For the driving circuit of the MOS tube of a small power supply (less than 50W), usually only one driving resistor Rg is needed to complete the driving, and at this time, the resistance values of the driving turn-on resistor and the turn-off resistor are the same.

 If the power supply is small or medium (50W to 500W) and has certain efficiency design requirements, the on-resistance Rg(on) and the off-resistance Rg(off) need to be separated. Generally, the following two designs are adopted.

The first design method is Rg(on)=Rg1+Rg2, Rg(off)=Rg1.

 The second design method separates Rg(on) and Rg(off) for easy adjustment.

 For medium power supply (300W to 1500K), not only the on-resistance and off-resistance need to be separated, but also the driving Miller platform needs to be processed. Generally, a set of RC circuits is added between the GS of the MOS tube, and the oscillation problem in the Miller platform of the MOS tube is adjusted by adjusting the RC parameters. The specific parameters need to be determined according to the circuit and MOS tube selection and debugging.

 For medium to high power power supplies (1200W to 5KW or even 10KW), the driver design is closely related to MOS tube selection, parasitic parameters, power routing and other aspects.

There are several main ideas in MOS tube driver design:

First, use the transistor to directly pull the G level to the S level when the driver is turned off to reduce the drive shutdown loop and enhance the anti-interference ability.

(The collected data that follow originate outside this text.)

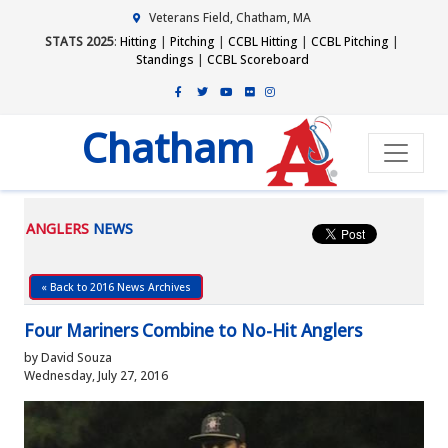
Veterans Field, Chatham, MA
STATS 2025
:
Hitting
|
Pitching
|
CCBL Hitting
|
CCBL Pitching
|
Standings
|
CCBL Scoreboard
Chatham
ANGLERS
NEWS
« Back to 2016 News Archives
Four Mariners Combine to No-Hit Anglers
by David Souza
Wednesday, July 27, 2016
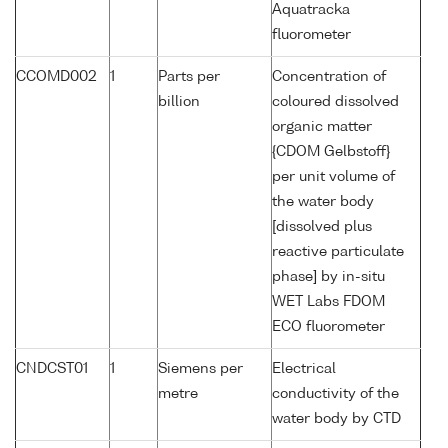
Aquatracka
fluorometer
CCOMD002
1
Parts per
Concentration of
billion
coloured dissolved
organic matter
{CDOM Gelbstoff}
per unit volume of
the water body
[dissolved plus
reactive particulate
phase] by in-situ
WET Labs FDOM
ECO fluorometer
CNDCST01
1
Siemens per
Electrical
metre
conductivity of the
water body by CTD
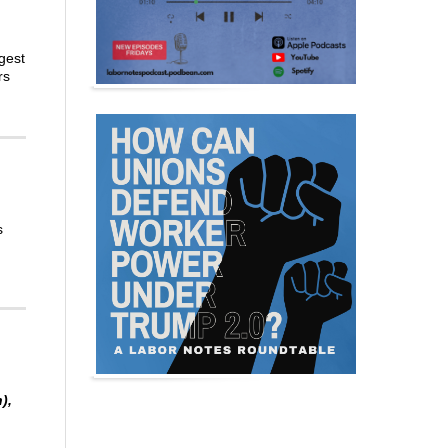
gest
rs
s
),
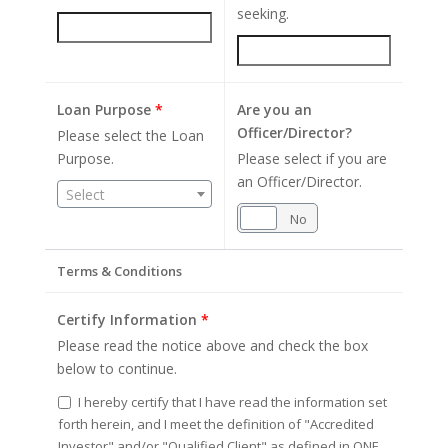
seeking.
Loan Purpose
*
Are you an
Officer/Director?
Please select the Loan
Purpose.
Please select if you are
an Officer/Director.
Select
Yes
No
Terms & Conditions
Certify Information
*
Please read the notice above and check the box
below to continue.
I hereby certify that I have read the information set
forth herein, and I meet the definition of "Accredited
Investor" and/or "Qualified Client" as defined in ONE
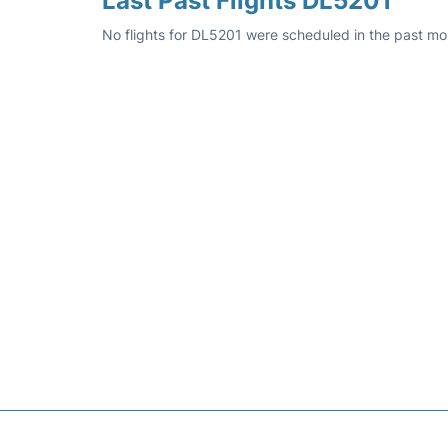
Last Past Flights DL5201
No flights for DL5201 were scheduled in the past mo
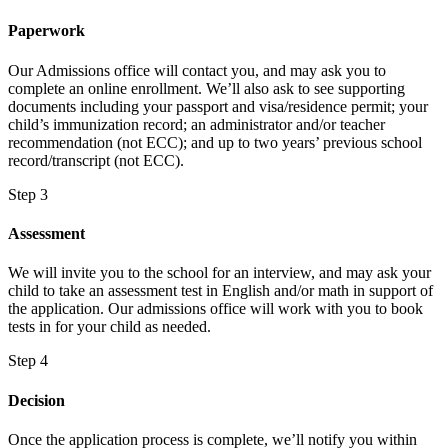
Paperwork
Our Admissions office will contact you, and may ask you to
complete an online enrollment. We’ll also ask to see supporting
documents including your passport and visa/residence permit; your
child’s immunization record; an administrator and/or teacher
recommendation (not ECC); and up to two years’ previous school
record/transcript (not ECC).
Step 3
Assessment
We will invite you to the school for an interview, and may ask your
child to take an assessment test in English and/or math in support of
the application. Our admissions office will work with you to book
tests in for your child as needed.
Step 4
Decision
Once the application process is complete, we’ll notify you within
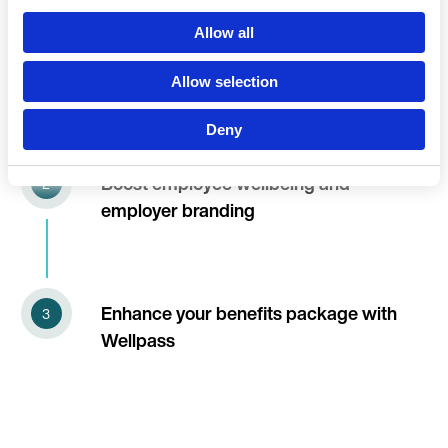
Language
Allow all
Wellpass, the complete employee
fitness & wellness solution
Allow selection
Deny
Continue 
Boost employee wellbeing and
employer branding
Enhance your benefits package with
Wellpass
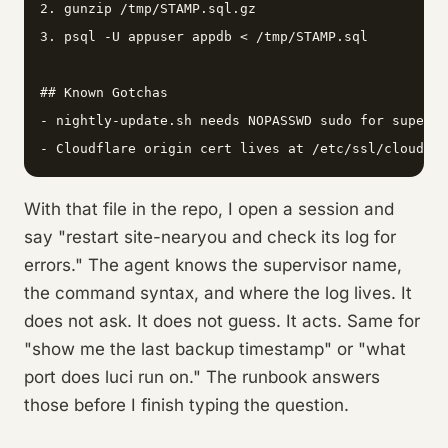
2. gunzip /tmp/STAMP.sql.gz

3. psql -U appuser appdb < /tmp/STAMP.sql

## Known Gotchas

- nightly-update.sh needs NOPASSWD sudo for supervi
- Cloudflare origin cert lives at /etc/ssl/cloudfla
With that file in the repo, I open a session and
say "restart site-nearyou and check its log for
errors." The agent knows the supervisor name,
the command syntax, and where the log lives. It
does not ask. It does not guess. It acts. Same for
"show me the last backup timestamp" or "what
port does luci run on." The runbook answers
those before I finish typing the question.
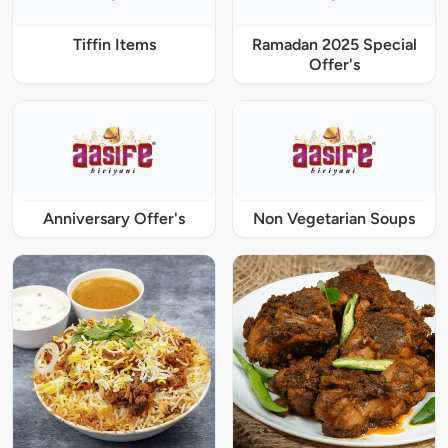
Tiffin Items
Ramadan 2025 Special
Offer's
Anniversary Offer's
Non Vegetarian Soups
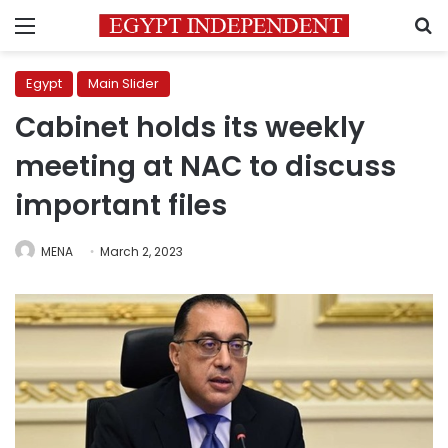
Menu
S
Egypt
Main Slider
Cabinet holds its weekly
meeting at NAC to discuss
important files
MENA
March 2, 2023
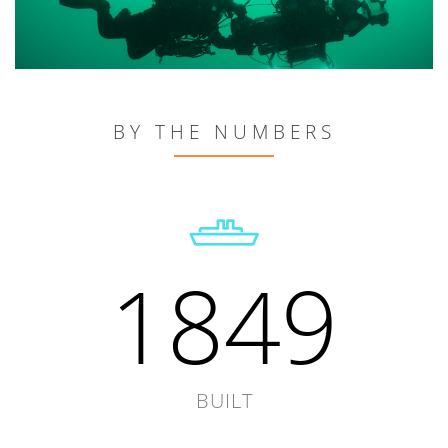
BY THE NUMBERS
1849
BUILT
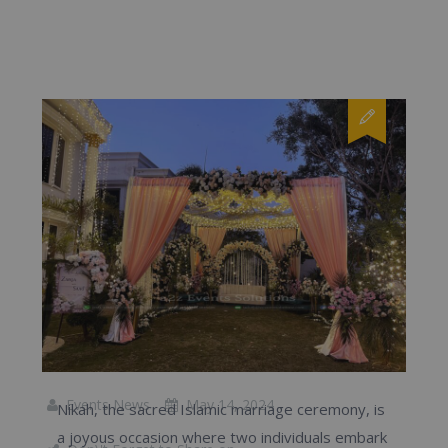
Events News
May 14, 2024
Nikah, the sacred Islamic marriage ceremony, is
a joyous occasion where two individuals embark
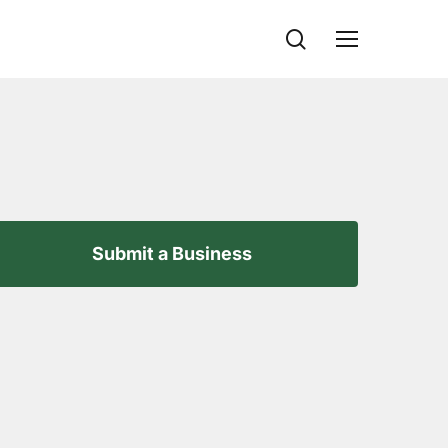
search
Menu
Submit a Business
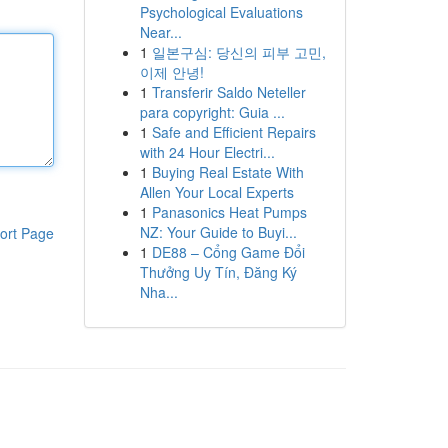
Psychological Evaluations
Near...
1
일본구심: 당신의 피부 고민,
이제 안녕!
1
Transferir Saldo Neteller
para copyright: Guia ...
1
Safe and Efficient Repairs
with 24 Hour Electri...
1
Buying Real Estate With
Allen Your Local Experts
1
Panasonics Heat Pumps
NZ: Your Guide to Buyi...
ort Page
1
DE88 – Cổng Game Đổi
Thưởng Uy Tín, Đăng Ký
Nha...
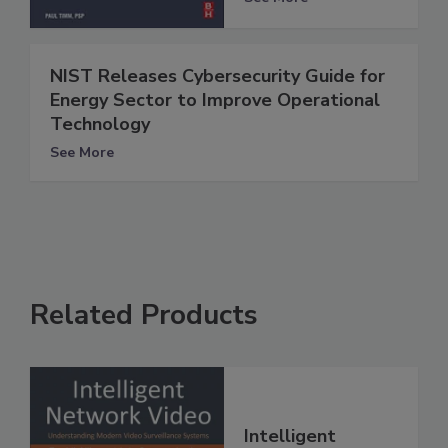
NIST Releases Cybersecurity Guide for
Energy Sector to Improve Operational
Technology
See More
Related Products
Intelligent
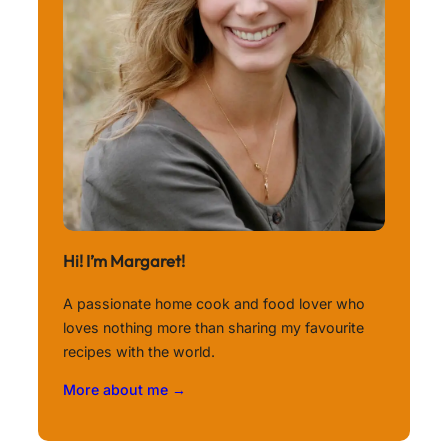
Hi! I’m Margaret!
A passionate home cook and food lover who
loves nothing more than sharing my favourite
recipes with the world.
More about me →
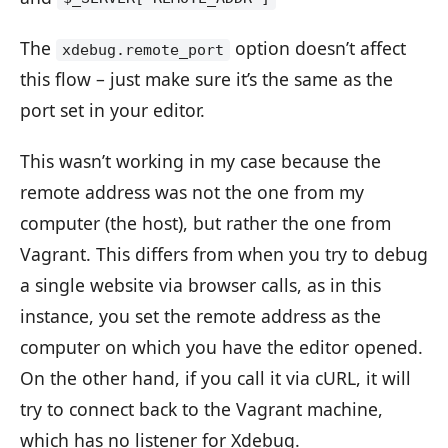
The
option doesn’t affect
xdebug.remote_port
this flow – just make sure it’s the same as the
port set in your editor.
This wasn’t working in my case because the
remote address was not the one from my
computer (the host), but rather the one from
Vagrant. This differs from when you try to debug
a single website via browser calls, as in this
instance, you set the remote address as the
computer on which you have the editor opened.
On the other hand, if you call it via cURL, it will
try to connect back to the Vagrant machine,
which has no listener for Xdebug.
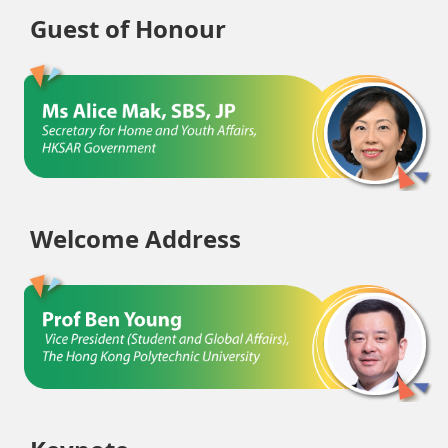
Guest of Honour
Welcome Address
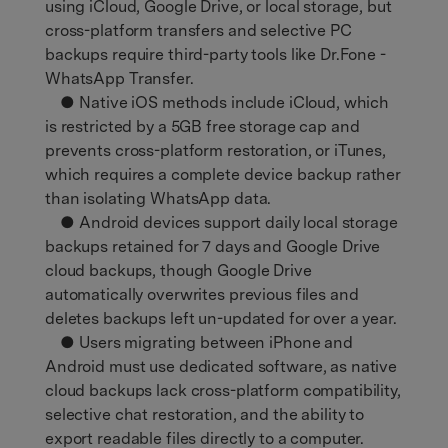
using iCloud, Google Drive, or local storage, but
cross-platform transfers and selective PC
backups require third-party tools like Dr.Fone -
WhatsApp Transfer.
● Native iOS methods include iCloud, which
is restricted by a 5GB free storage cap and
prevents cross-platform restoration, or iTunes,
which requires a complete device backup rather
than isolating WhatsApp data.
● Android devices support daily local storage
backups retained for 7 days and Google Drive
cloud backups, though Google Drive
automatically overwrites previous files and
deletes backups left un-updated for over a year.
● Users migrating between iPhone and
Android must use dedicated software, as native
cloud backups lack cross-platform compatibility,
selective chat restoration, and the ability to
export readable files directly to a computer.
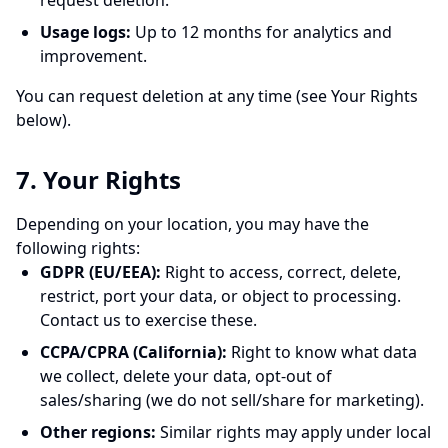
request deletion.
Usage logs:
Up to 12 months for analytics and
improvement.
You can request deletion at any time (see Your Rights
below).
7. Your Rights
Depending on your location, you may have the
following rights:
GDPR (EU/EEA):
Right to access, correct, delete,
restrict, port your data, or object to processing.
Contact us to exercise these.
CCPA/CPRA (California):
Right to know what data
we collect, delete your data, opt-out of
sales/sharing (we do not sell/share for marketing).
Other regions:
Similar rights may apply under local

The second is to use NMOS to directly pull the G level to the S level when the driver is turned off to achieve the same effect;

 The third is to use the transistor to pull the G level to the S level when the drive is turned off, and at the same time connect a diode in series with the GS resistor to further enhance the anti-interference ability of the drive circuit.

 In the driver design, power circuit interference must be reduced or avoided, and signal processing must be performed at the driver drive signal input source to prevent interference signals from coupling into the real signal .

 Specifically, a totem pole can be used as a driver . (Low cost, suitable for small and medium power and cost-sensitive products)

 Or use a driver IC as a driver to drive the MOS or drive the transformer (suitable for designs with higher power and longer drive lines), and add a pull-down resistor and RC filtering at the signal input end to ensure a clean signal and enhance anti-interference capabilities.

In the process of power supply debugging, the debugging of driving signal is very important, which directly affects the reliability, efficiency, design temperature rise and EMC characteristics of the power supply. Therefore, the design of driving circuit is an important indicator of power supply design, and the rationality of driving parameters has a direct impact on all aspects of power supply performance.